===== RECORDS =====

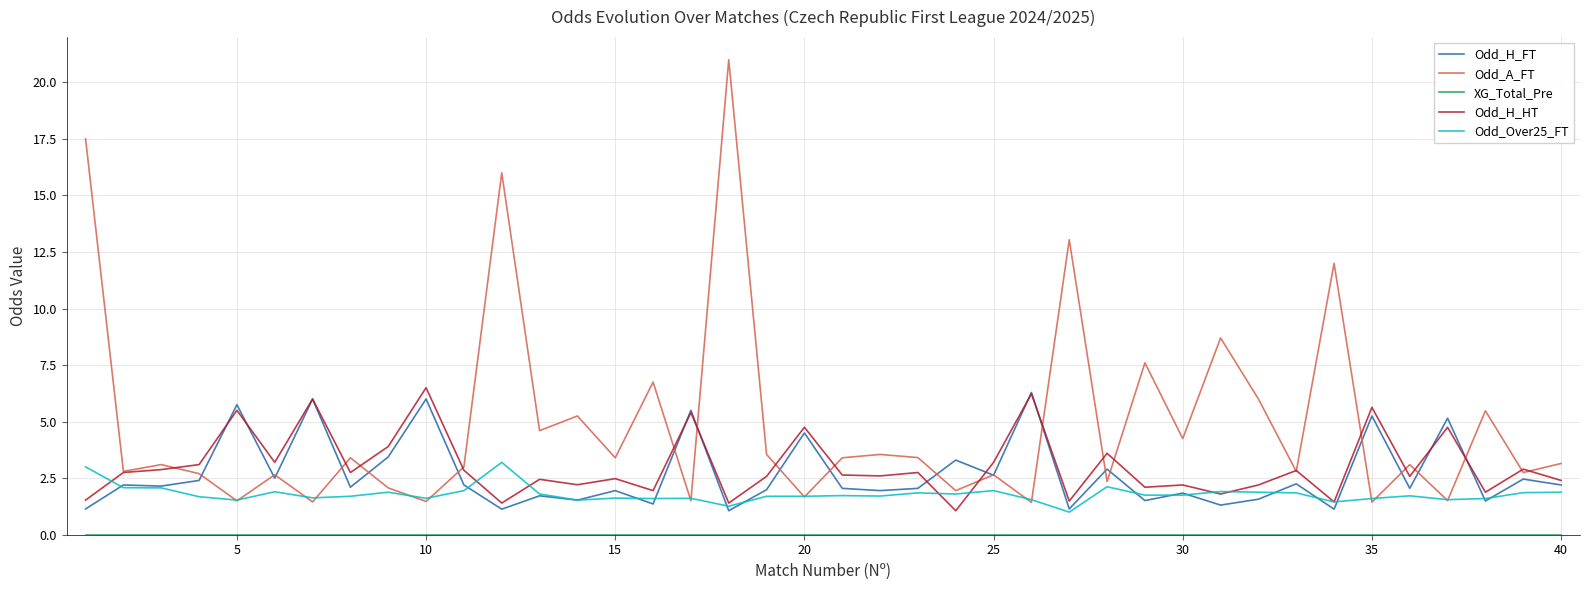

What is the greatest value displayed?

21.0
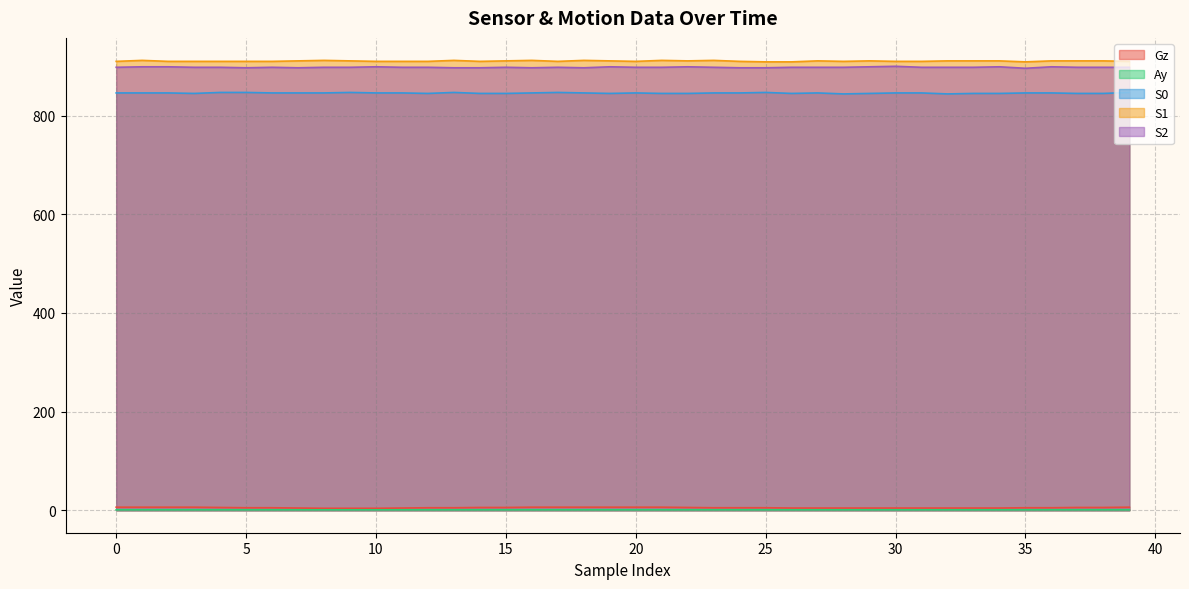

What is the minimum value for Gz?

3.9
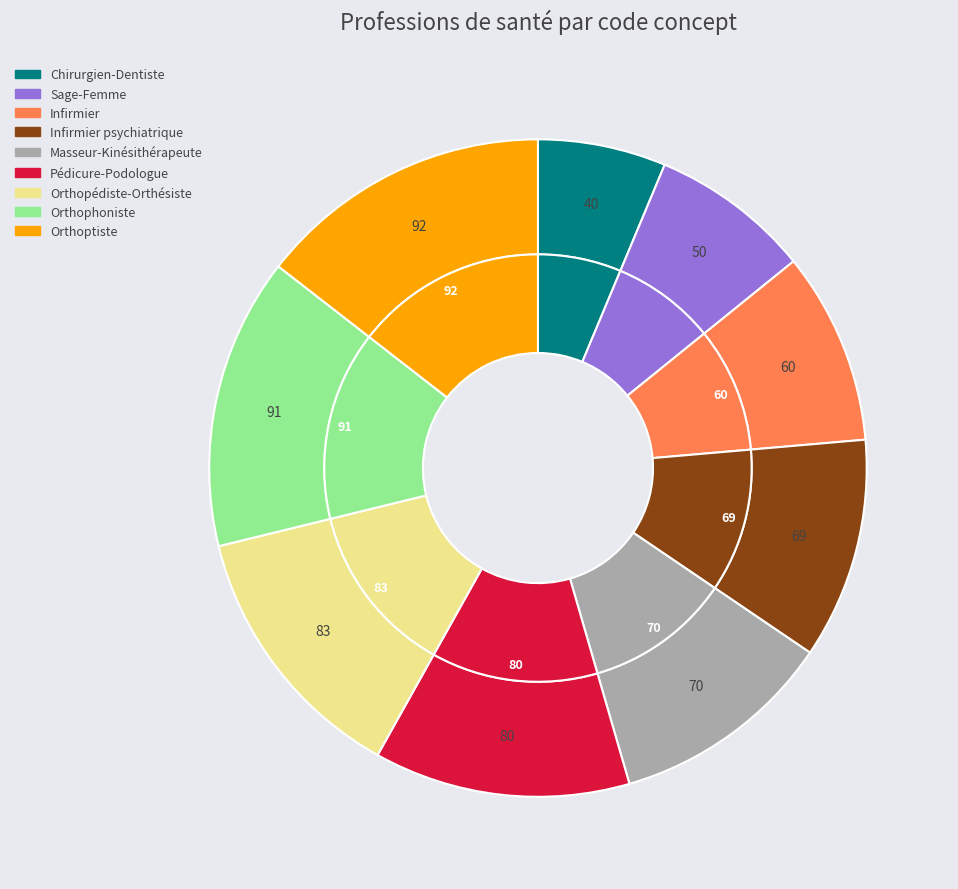

Which category has the smallest portion of the pie?

Chirurgien-Dentiste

=====

Render every line of the rows above as a Markdown table with the columns "Number" and "Text", one line per table row. Leave out blank lines and the pictures.

| Number | Text |
|---|---|
| 1 | What is the greatest value displayed? |
| 2 | 21.0 |
| 3 | What is the minimum value for Gz? |
| 4 | 3.9 |
| 5 | Which category has the smallest portion of the pie? |
| 6 | Chirurgien-Dentiste |